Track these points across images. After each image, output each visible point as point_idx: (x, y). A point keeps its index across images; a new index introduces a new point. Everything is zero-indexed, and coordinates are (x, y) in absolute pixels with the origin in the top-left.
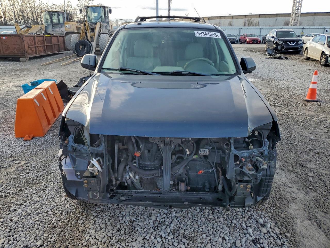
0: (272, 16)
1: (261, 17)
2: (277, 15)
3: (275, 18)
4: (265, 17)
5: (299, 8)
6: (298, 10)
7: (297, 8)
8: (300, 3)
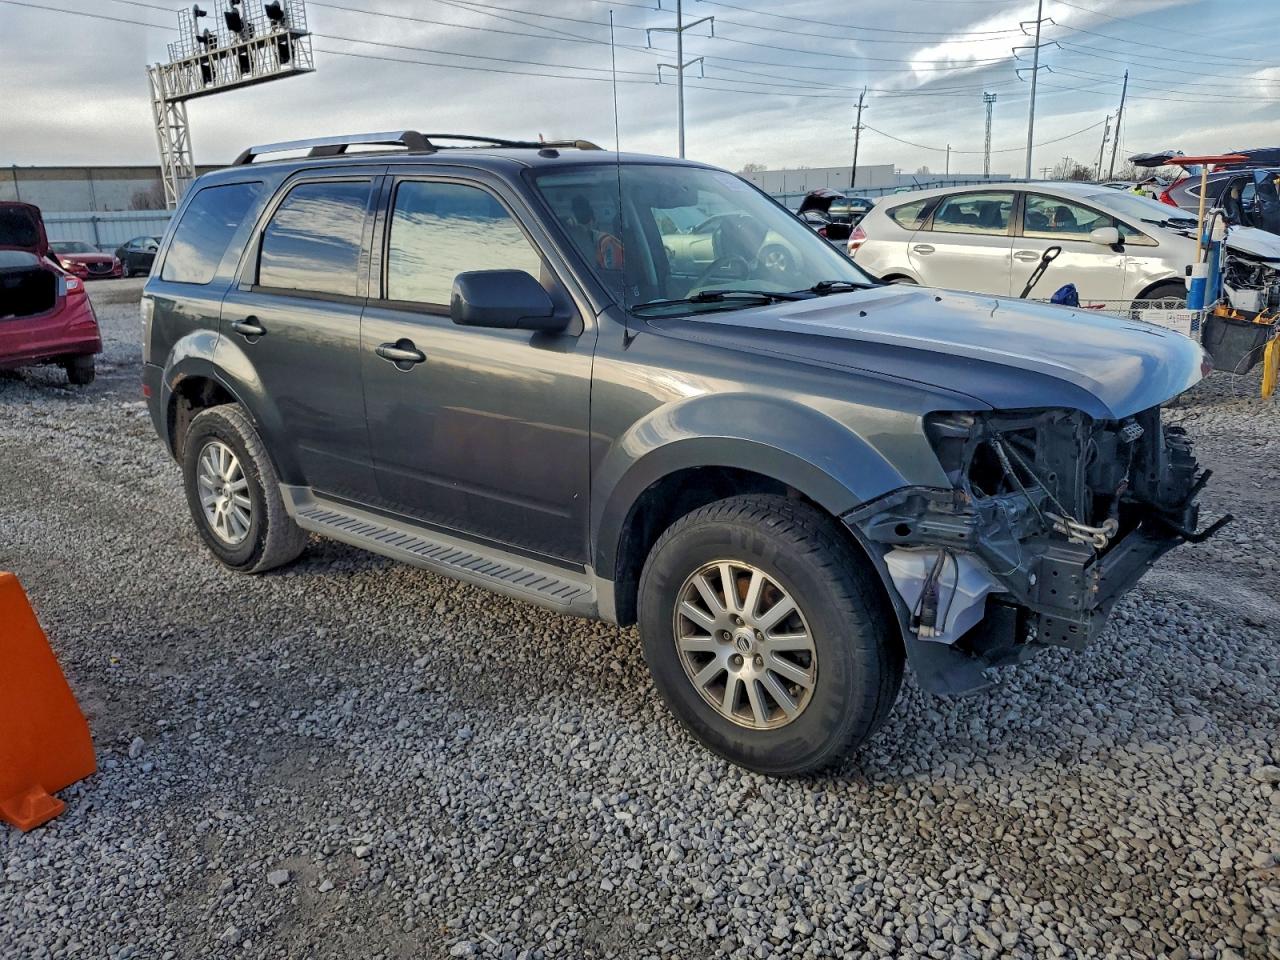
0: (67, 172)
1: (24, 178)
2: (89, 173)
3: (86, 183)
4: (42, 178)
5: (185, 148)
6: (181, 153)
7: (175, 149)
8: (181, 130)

· · · · ·

Exercise description:
Reproduce the rows from the beginning through the line containing "0: (272, 16)", inclusive, with "top-left" changed to "upper-left" and nothing else altered. Omit the picture from the output.

Answer box:
Track these points across images. After each image, output each visible point as point_idx: (x, y). A point keeps its index across images; a new index introduces a new point. Everything is zero-indexed, and coordinates are (x, y) in absolute pixels with the origin in the upper-left.
0: (272, 16)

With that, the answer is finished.